- _About this exercise_: Copy out the listing below word for word, omitting the pictures.
Supplied information section start
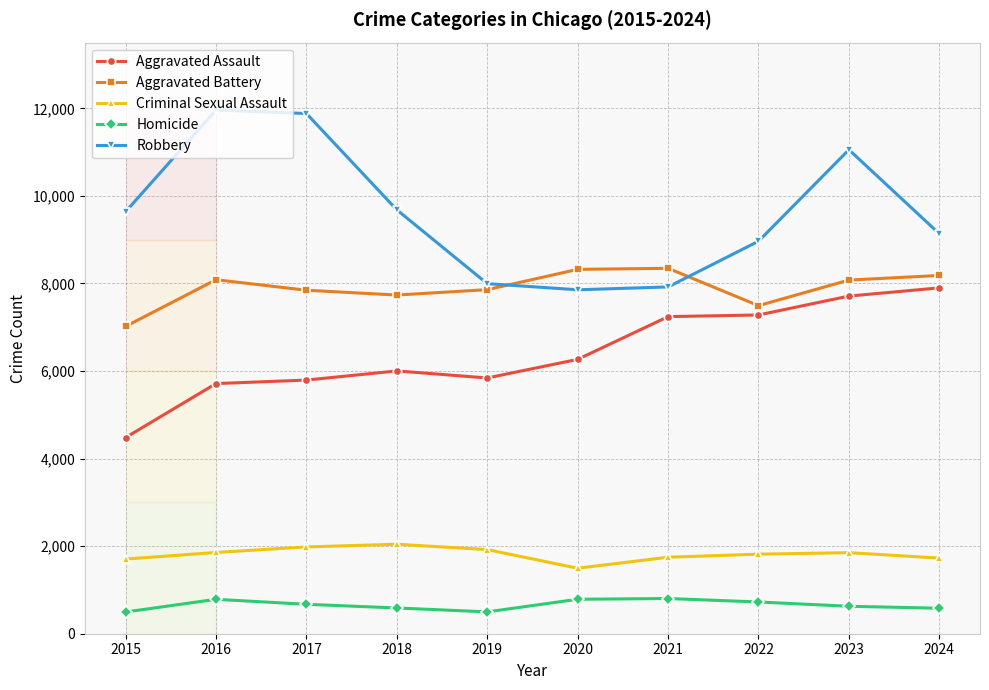

What is the difference between the Criminal Sexual Assault values at 2018 and 2021?

297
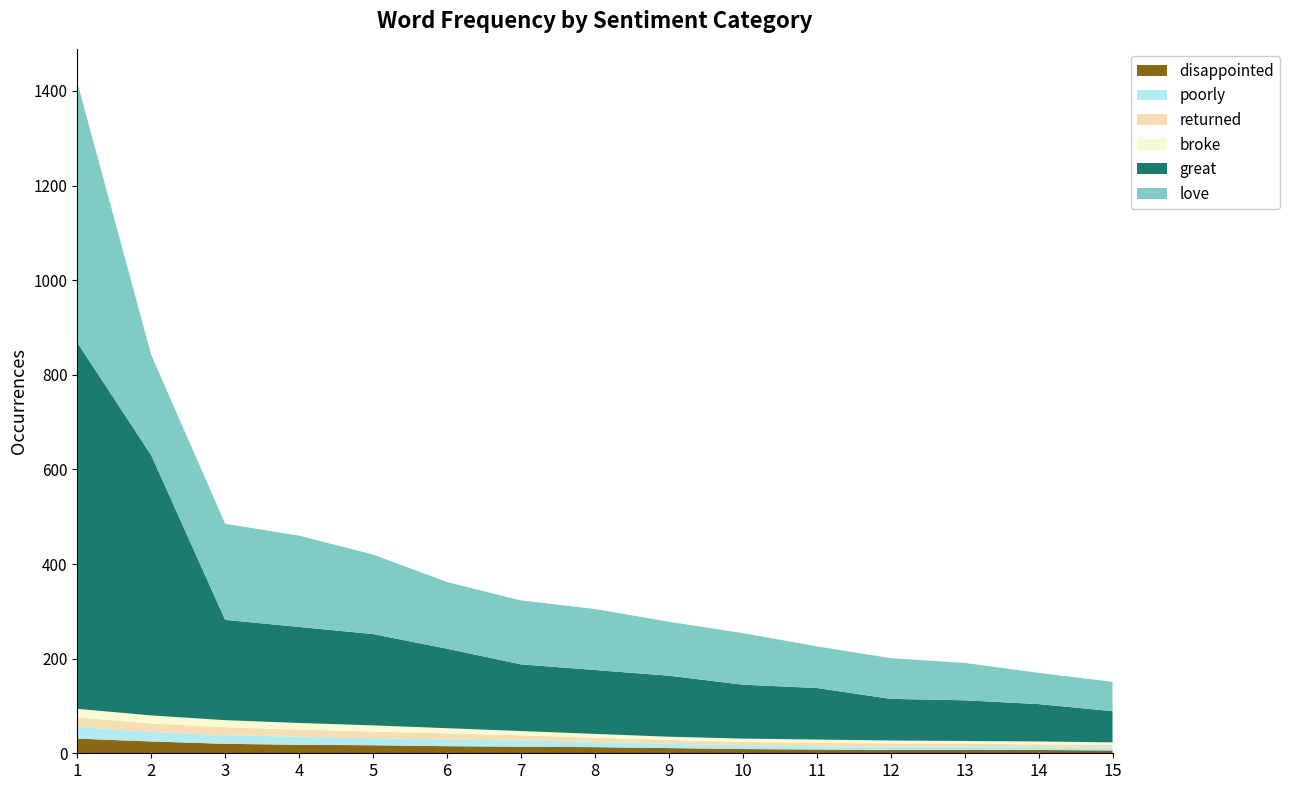

Reading right to left, transcribe all the data shown in this chart.

disappointed: 15=6	14=7	13=7	12=7	11=8	10=9	9=11	8=13	7=14	6=15	5=17	4=18	3=20	2=25	1=31
poorly: 15=6	14=6	13=7	12=7	11=7	10=8	9=9	8=11	7=13	6=14	5=15	4=17	3=18	2=20	1=25
returned: 15=6	14=6	13=6	12=7	11=7	10=7	9=8	8=9	7=11	6=13	5=14	4=15	3=17	2=18	1=20
broke: 15=5	14=6	13=6	12=6	11=7	10=7	9=7	8=8	7=9	6=11	5=13	4=14	3=15	2=17	1=18
great: 15=66	14=79	13=86	12=88	11=109	10=114	9=129	8=135	7=141	6=168	5=193	4=203	3=212	2=550	1=774
love: 15=62	14=66	13=79	12=86	11=88	10=109	9=114	8=129	7=135	6=141	5=168	4=193	3=203	2=212	1=550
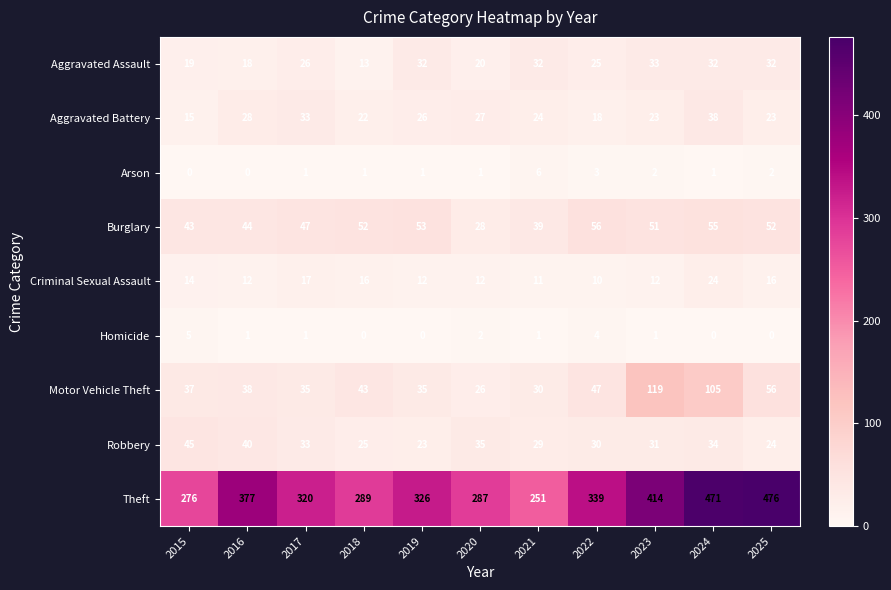

What is the sum of all Arson values?

18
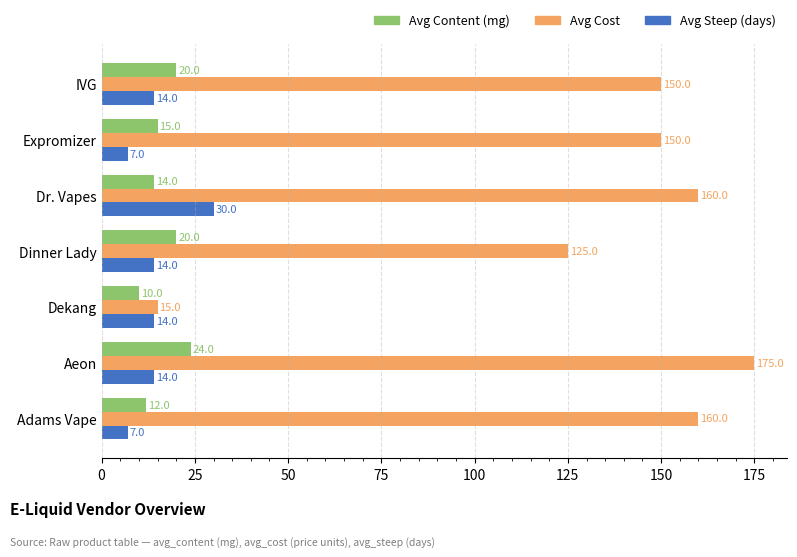

At which category is the sum across all series the highest?

Aeon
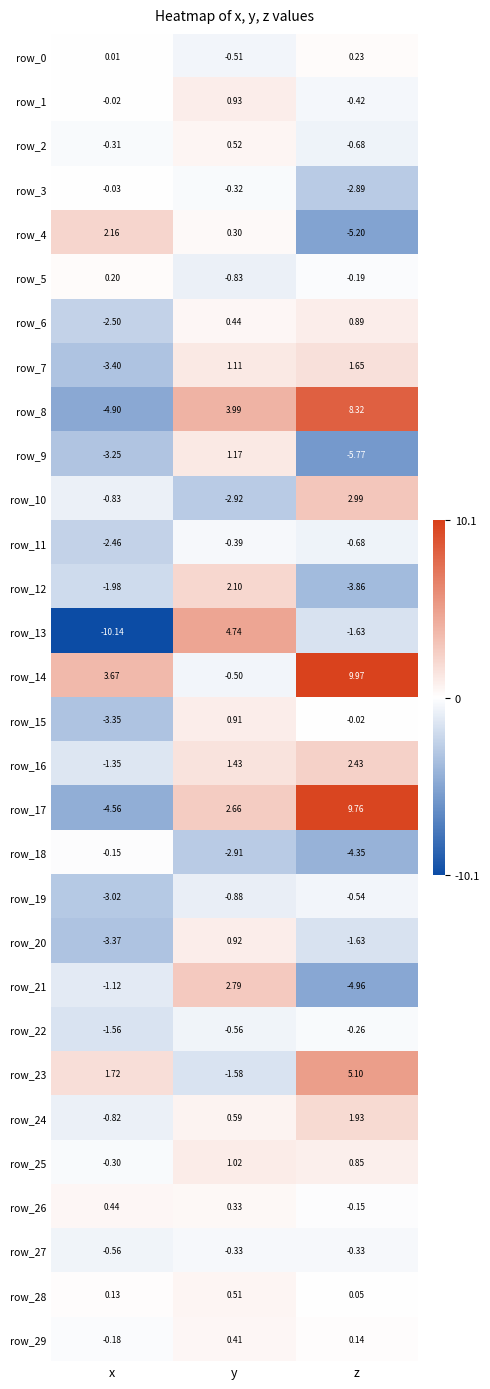

What is the sum of the row_0 values at z and y?

-0.3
Supplied information section end
- _Answer space_:
What is the difference between the Criminal Sexual Assault values at 2018 and 2021?

297

Reading right to left, transcribe all the data shown in this chart.

disappointed: 15=6	14=7	13=7	12=7	11=8	10=9	9=11	8=13	7=14	6=15	5=17	4=18	3=20	2=25	1=31
poorly: 15=6	14=6	13=7	12=7	11=7	10=8	9=9	8=11	7=13	6=14	5=15	4=17	3=18	2=20	1=25
returned: 15=6	14=6	13=6	12=7	11=7	10=7	9=8	8=9	7=11	6=13	5=14	4=15	3=17	2=18	1=20
broke: 15=5	14=6	13=6	12=6	11=7	10=7	9=7	8=8	7=9	6=11	5=13	4=14	3=15	2=17	1=18
great: 15=66	14=79	13=86	12=88	11=109	10=114	9=129	8=135	7=141	6=168	5=193	4=203	3=212	2=550	1=774
love: 15=62	14=66	13=79	12=86	11=88	10=109	9=114	8=129	7=135	6=141	5=168	4=193	3=203	2=212	1=550

What is the sum of all Arson values?

18

At which category is the sum across all series the highest?

Aeon

What is the sum of the row_0 values at z and y?

-0.3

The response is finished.